Esses novos métodos, novas abordagens e novos problemas suscitaram novas maneiras de interpretar o passado e essas mudanças causaram uma certa resistência ao estudo da História Política que acabou sendo confundida com a história factual e metódica, pois durante muito tempo foi escrita buscando construir heróis ou mitos, analisando as trajetórias individuais dos políticos e os fatos protagonizados por esses grandes homens. A história tinha ano, dia e hora marcada, as datas e os acontecimentos suplantavam a conjuntura que os envolvia.
A partir de década de 1970 e 1980 à História Política ressurgiu, chamada de Nova História Política, porém não da mesma forma como era estudada e escrita anteriormente. Volta ao cenário com um novo figurino, no qual os grandes heróis deixam de ser as únicas estrelas e passam a dividir o palco e as responsabilidades com o contexto histórico em que estão inseridos.
A História Política passou a se relacionar com outras áreas e com isso tornar possível a pluridisciplinariedade. Nessa nova fase, a política trouxe para junto de si idéias da sociologia, do direito público, da psicologia social, da psicanálise, da lingüística, da matemática, da informática, da cartografia, o que contribuiu - e muito - para a renovação da História Política
A história política passa a se caracterizar, portanto, de forma mais ampla, deixando de lado a antiga visão de datas e fatos. Agregam-se a ela novas variáveis de análise como, por exemplo, as eleições que passam a somar como fontes de muita importância, pois são a base do processo político nas sociedades contemporâneas. Os partidos assumem caráter de instituição e têm em seus filiados e recenseamentos, importantes fontes documentais.

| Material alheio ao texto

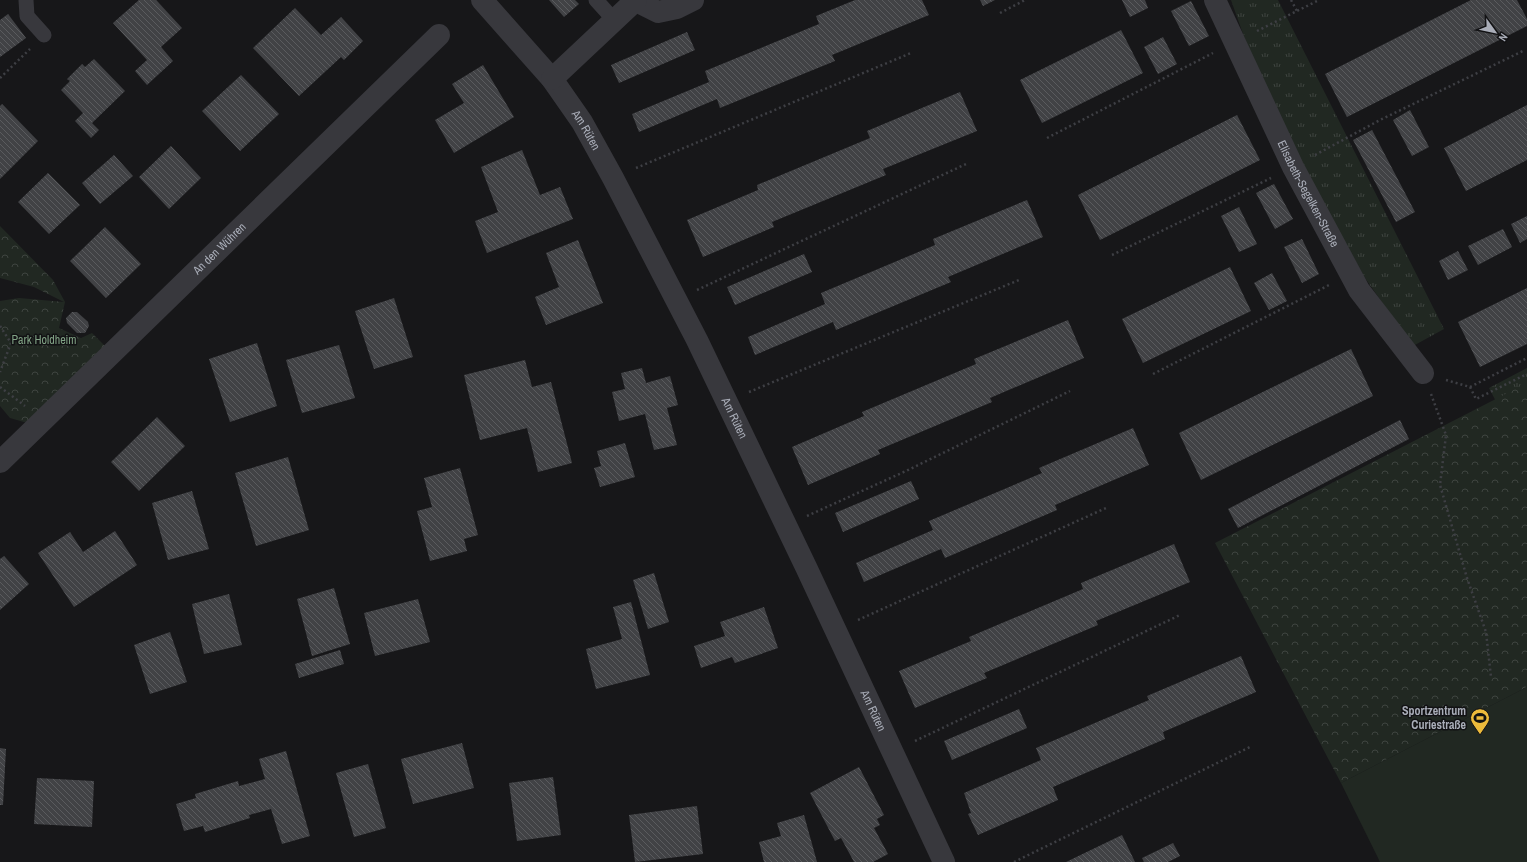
<svg xmlns="http://www.w3.org/2000/svg" width="1527" height="862" font-family="'Archivo Narrow',sans-serif">
<style>
.grass{fill:url(#grass-tufts)}
.forest{fill:url(#forest-crowns)}
.pitch{fill:#212822}
.building{fill:url(#building-back-hatch)}
.lines{fill:none;stroke-linecap:round;stroke-linejoin:round}
.path{stroke:#3e3f44;stroke-width:2.5;stroke-dasharray:2 3;stroke-linecap:butt}
.lane{stroke:#38383d;stroke-width:15}
.street{stroke:#38383d;stroke-width:22}
.labels{text-anchor:middle;dominant-baseline:central;stroke-width:3;stroke-linejoin:round;paint-order:stroke}
.street-label{font-size:12px;fill:#a9adb8;stroke:#121214}
.park-label{font-size:12px;fill:#81a285;stroke:#121214}
.poi-label{font-size:12px;font-weight:bold;fill:#a9adb8;stroke:#121214;text-anchor:end}
</style>
<defs>
<pattern id="grass-tufts" width="24" height="20" patternUnits="userSpaceOnUse"><rect width="24" height="20" fill="#212822"/><path d="M3 7l-1-3M5 7V3M7 7l1-3M15 17l-1-3M17 17v-4M19 17l1-3" fill="none" stroke="#3e4440"/></pattern>
<pattern id="forest-crowns" width="20" height="18" patternUnits="userSpaceOnUse"><rect width="20" height="18" fill="#212822"/><path d="M2 6a3 3 0 1 1 6 0M12 15a3 3 0 1 1 6 0" fill="none" stroke="#3e4440"/></pattern>
<pattern id="building-back-hatch" width="6" height="6" patternUnits="userSpaceOnUse"><rect width="6" height="6" fill="#414245"/><path d="M-1 5l2 2M0 0l6 6M5-1l2 2" fill="none" stroke="#5a5b5e"/></pattern>
</defs>
<rect width="100%" height="100%" fill="#171719"/>
<path class="grass" d="M 1231,0 L 1278,0 L 1444,329 L 1413,346 L 1365,278 L 1309,177 L 1247,45 Z
M 1527,368 L 1527,461 L 1489,388 Z"/>
<path class="forest" d="M 0,226 L 53,280 L 65,302 L 59,328 L 81,338 L 92,333 L 107,348 L 31,424 L 10,418 L 0,406 L 0,301 L 19,298 L 64,302 L 34,287 L 0,278 Z
M 1527,383 L 1527,687 L 1341,783 L 1215,543 Z"/>
<path class="pitch" d="M 1527,687 L 1527,862 L 1380,862 L 1341,783 Z"/>
<path class="building" d="M 139,0 L 156,0 L 182,28 L 161,47 L 173,61 L 147,85 L 135,71 L 147,60 L 113,23 Z
M 549,0 L 575,0 L 579,4 L 564,17 Z
M 855,0 L 922,0 L 929,15 L 832,55 L 835,61 L 720,108 L 717,99 L 639,132 L 632,114 L 709,82 L 705,71 L 819,24 L 816,16 Z
M 980,0 L 995,0 L 983,6 Z
M 1122,0 L 1145,0 L 1148,8 L 1130,17 Z
M 1471,0 L 1517,0 L 1527,19 L 1527,26 L 1347,117 L 1325,74 Z
M 1191,1 L 1209,36 L 1189,46 L 1171,11 Z
M 295,8 L 321,35 L 341,17 L 363,41 L 344,60 L 341,57 L 299,96 L 253,48 Z
M 8,14 L 26,38 L 0,57 L 0,20 Z
M 1121,30 L 1143,73 L 1042,123 L 1020,80 Z
M 687,32 L 695,50 L 619,83 L 611,65 Z
M 1163,37 L 1177,64 L 1158,74 L 1144,47 Z
M 94,59 L 125,91 L 92,123 L 99,130 L 91,138 L 75,121 L 83,113 L 61,90 L 70,81 L 67,79 L 82,64 L 85,67 Z
M 483,65 L 514,117 L 454,153 L 435,120 L 464,103 L 452,84 Z
M 241,75 L 279,114 L 240,151 L 202,111 Z
M 960,92 L 977,131 L 883,169 L 886,175 L 772,222 L 774,227 L 703,257 L 687,220 L 758,190 L 757,185 L 870,138 L 867,131 Z
M 2,104 L 38,141 L 0,179 L 0,106 Z
M 1527,105 L 1527,160 L 1466,191 L 1444,148 Z
M 1410,110 L 1429,147 L 1412,156 L 1393,120 Z
M 1237,115 L 1260,160 L 1100,240 L 1078,195 Z
M 1372,130 L 1415,212 L 1396,222 L 1353,140 Z
M 171,146 L 201,178 L 169,209 L 139,177 Z
M 522,150 L 540,195 L 560,187 L 573,219 L 487,253 L 475,221 L 498,212 L 481,167 Z
M 114,155 L 133,176 L 100,204 L 82,183 Z
M 48,173 L 80,205 L 49,234 L 18,202 Z
M 1274,184 L 1293,219 L 1275,229 L 1256,193 Z
M 1027,200 L 1043,237 L 948,277 L 951,282 L 836,330 L 833,322 L 755,355 L 748,337 L 825,304 L 821,293 L 935,245 L 933,239 Z
M 1239,207 L 1257,244 L 1239,252 L 1221,216 Z
M 1527,216 L 1527,239 L 1520,243 L 1511,224 Z
M 105,227 L 141,264 L 106,298 L 70,261 Z
M 1503,229 L 1512,247 L 1478,265 L 1468,246 Z
M 1302,239 L 1319,274 L 1302,283 L 1284,247 Z
M 578,240 L 603,303 L 546,325 L 535,297 L 559,287 L 546,253 Z
M 1458,251 L 1468,270 L 1448,280 L 1439,261 Z
M 804,254 L 812,272 L 735,305 L 727,287 Z
M 1230,267 L 1251,311 L 1143,363 L 1122,319 Z
M 1272,273 L 1287,301 L 1269,310 L 1254,283 Z
M 1527,288 L 1527,344 L 1480,367 L 1458,322 Z
M 394,298 L 413,357 L 374,369 L 355,311 Z
M 72,312 L 77,312 L 88,322 L 89,326 L 85,333 L 77,333 L 67,323 L 66,318 Z
M 1068,320 L 1084,358 L 990,398 L 992,402 L 878,450 L 880,454 L 808,485 L 792,447 L 864,416 L 862,412 L 976,364 L 974,359 Z
M 257,343 L 277,406 L 230,422 L 209,359 Z
M 339,345 L 355,398 L 302,413 L 286,360 Z
M 1351,349 L 1373,396 L 1201,480 L 1179,433 Z
M 525,360 L 532,387 L 551,382 L 572,463 L 538,472 L 527,428 L 480,440 L 464,375 Z
M 642,368 L 646,383 L 670,376 L 678,405 L 667,408 L 677,445 L 654,450 L 645,414 L 619,421 L 612,392 L 625,389 L 621,373 Z
M 157,417 L 185,446 L 139,491 L 111,462 Z
M 1400,420 L 1409,439 L 1238,528 L 1228,509 Z
M 1133,428 L 1149,465 L 1055,505 L 1057,510 L 945,558 L 941,549 L 864,582 L 856,563 L 933,530 L 929,521 L 1042,473 L 1039,468 Z
M 625,443 L 635,477 L 600,487 L 594,468 L 601,466 L 597,451 Z
M 288,457 L 309,530 L 256,546 L 235,473 Z
M 460,468 L 478,535 L 464,539 L 467,551 L 430,561 L 417,511 L 432,507 L 424,478 Z
M 911,481 L 919,499 L 843,532 L 835,513 Z
M 192,491 L 209,549 L 168,560 L 152,503 Z
M 115,531 L 137,565 L 74,607 L 38,553 L 70,532 L 83,552 Z
M 1174,544 L 1190,582 L 1096,621 L 1098,625 L 984,673 L 987,678 L 915,708 L 899,671 L 971,641 L 969,637 L 1083,589 L 1081,583 Z
M 4,556 L 29,584 L 0,610 L 0,559 Z
M 654,573 L 669,622 L 648,629 L 633,580 Z
M 334,588 L 350,644 L 312,656 L 297,599 Z
M 229,594 L 242,645 L 204,654 L 192,604 Z
M 418,599 L 430,642 L 375,656 L 364,613 Z
M 631,602 L 650,675 L 596,689 L 586,649 L 622,639 L 613,607 Z
M 764,607 L 778,648 L 735,663 L 732,657 L 701,668 L 694,646 L 725,636 L 720,622 Z
M 170,632 L 187,682 L 150,694 L 134,645 Z
M 340,650 L 344,664 L 299,678 L 295,664 Z
M 1241,656 L 1256,692 L 1163,732 L 1165,739 L 1053,787 L 1058,800 L 978,835 L 968,814 L 971,813 L 964,793 L 1041,760 L 1036,748 L 1149,700 L 1147,696 Z
M 1019,709 L 1027,728 L 952,760 L 944,741 Z
M 462,743 L 474,788 L 413,804 L 401,759 Z
M 0,748 L 6,749 L 3,805 L 0,805 Z
M 286,751 L 310,836 L 282,844 L 271,809 L 249,815 L 250,818 L 205,832 L 203,826 L 184,831 L 176,804 L 196,798 L 195,794 L 238,781 L 239,786 L 265,779 L 259,759 Z
M 368,764 L 386,828 L 354,837 L 336,773 Z
M 859,767 L 884,815 L 877,819 L 880,825 L 874,828 L 888,854 L 873,862 L 854,862 L 841,838 L 835,841 L 810,793 Z
M 553,777 L 561,835 L 517,841 L 509,783 Z
M 37,778 L 94,781 L 92,827 L 34,824 Z
M 697,806 L 703,854 L 635,862 L 629,815 Z
M 804,815 L 817,862 L 764,862 L 759,842 L 781,836 L 777,823 Z
M 1122,835 L 1135,862 L 1066,862 Z
M 1173,843 L 1180,856 L 1168,862 L 1144,862 L 1142,858 Z"/>
<g class="lines">
<path class="path" d="M 1291,0 L 1297,11
M 1000,13 L 1025,0
M 1257,31 L 1319,0
M 0,78 L 30,49
M 1047,138 L 1213,53
M 1315,155 L 1380,120 L 1525,50
M 636,168 L 911,53
M 1112,255 L 1271,178
M 697,290 L 966,164
M 0,326 L 11,343 L 0,372
M 1153,374 L 1329,285
M 1446,380 L 1470,387 L 1476,399 L 1527,374
M 0,387 L 25,406
M 1470,387 L 1527,358
M 749,392 L 1019,280
M 1431,394 L 1446,435 L 1440,485 L 1467,578 L 1486,632 L 1491,677
M 807,516 L 906,471 L 1070,391
M 858,620 L 1106,508
M 915,741 L 1180,615
M 1014,862 L 1250,747"/>
<path class="lane" d="M 26,0 L 27,16 L 44,35
M 596,0 L 615,21"/>
<g class="street">
<path id="s1" d="M 482,0 L 552,79 L 582,122 L 613,178 L 697,340 L 806,567 L 944,862"/>
<path id="s2" d="M 1215,0 L 1293,167 L 1351,275 L 1359,290 L 1423,373"/>
<path d="M 636,1 L 658,12 L 677,8 L 693,0"/>
<path d="M 552,79 L 636,0"/>
<path id="s3" d="M 0,462 L 439,35"/>
</g>
</g>
<defs>
<g id="stadium-pin" transform="scale(1)"><path d="M0 17L-7.5 6A9.5 9.5 0 1 1 7.5 6Z" fill="#ecba3b" stroke="#121214"/><path d="M0-5a6.5 5 0 1 0 0 10a6.5 5 0 1 0 0-10ZM-3.5-1.8h7v3.6h-7Z" fill="#111"/></g>
</defs>
<g fill-rule="evenodd">
<use href="#stadium-pin" x="1480" y="718"/>
</g>
<g class="labels">
<g class="street-label">
<text stroke="none"><textPath href="#s1" startOffset="167">Am Rüten</textPath></text>
<text stroke="none"><textPath href="#s2" startOffset="215">Elisabeth-Segelken-Straße</textPath></text>
<text stroke="none"><textPath href="#s3" startOffset="306">An den Wühren</textPath></text>
<text stroke="none"><textPath href="#s1" startOffset="491">Am Rüten</textPath></text>
<text stroke="none"><textPath href="#s1" startOffset="815">Am Rüten</textPath></text>
</g>
<g class="park-label">
<text x="44" y="340">Park Holdheim</text>
</g>
<g class="poi-label">
<text x="1466" y="711">Sportzentrum<tspan x="1466" dy="14">Curiestraße</tspan></text>
</g>
</g>
<g transform="translate(1495 32) rotate(123)" stroke="#121214" stroke-width="3" paint-order="stroke">
<path d="M0-3L7 15L0 10L-7 15Z" fill="#a9adb8"/>
<text y="-6" font-size="11" font-weight="bold" text-anchor="middle" fill="#a9adb8">N</text>
</g>
</svg>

A opinião pública passa a pesar nos estudos da História Política, pois cada vez mais a população se politiza, buscando participar das decisões. A mídia assume caráter crucial, pois expressa abertamente idéias de quem disputa ou exerce cargos políticos e traz, em outros momentos, críticas positivas ou negativas da própria sociedade. Outro ponto a ser discutido pela Nova História Política agora é a política externa. No mundo contemporâneo, cada vez mais os países têm sido influenciados em suas administrações e decisões por conselhos internacionais e por outros países, além da força da globalização que abre e rompe as fronteiras estatais. Por fim surgem novas metodologias no estudo das Biografias, que não estudam o personagem isolado, mas sim inserido em um contexto.
Levando em conta essas novas visões e interpretações, Rémond expõe que “o político é como esses Estados dos quais a geografia não delineou previamente os contornos e a história não parou de modificar os limites: o político não tem fronteiras naturais”. Seguindo nesse tema Rémond deixa claro que: “na verdade, o campo do político não tem fronteiras fixas, e as tentativas de fechá-lo dentro de limites traçados para o todo sempre são inúteis.”